* [DATASET]:
=== Section Start ===

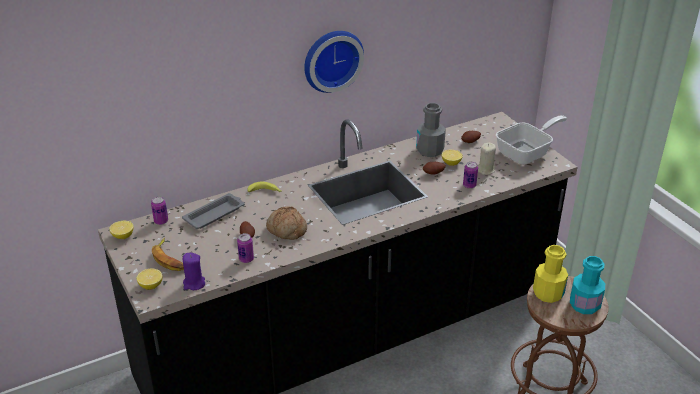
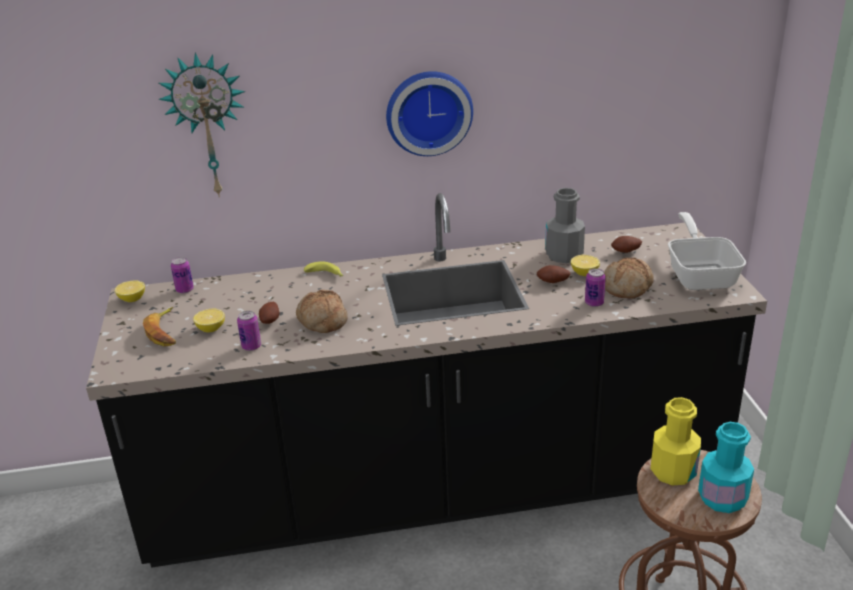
camera: 20 degrees right, 5 degrees down
lemon [137,268,163,290] -> lemon moved to [193,309,225,332]
grey tray [182,193,244,229] -> none
purple candle [183,253,205,290] -> none
beige candle [478,143,496,175] -> bread [604,257,654,299]
frying pan [496,115,567,165] -> frying pan turned 75 degrees counterclockwise [668,212,746,290]
none -> wall clock [159,52,245,197]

=== Section End ===

* [WORK REQUIRED]: The lines from the one containing "beige candle [478,143,496,175]" through the last line of the records are the answer; set them down exactly and add nothing.

* [SOLUTION TO THIS TASK]:
beige candle [478,143,496,175] -> bread [604,257,654,299]
frying pan [496,115,567,165] -> frying pan turned 75 degrees counterclockwise [668,212,746,290]
none -> wall clock [159,52,245,197]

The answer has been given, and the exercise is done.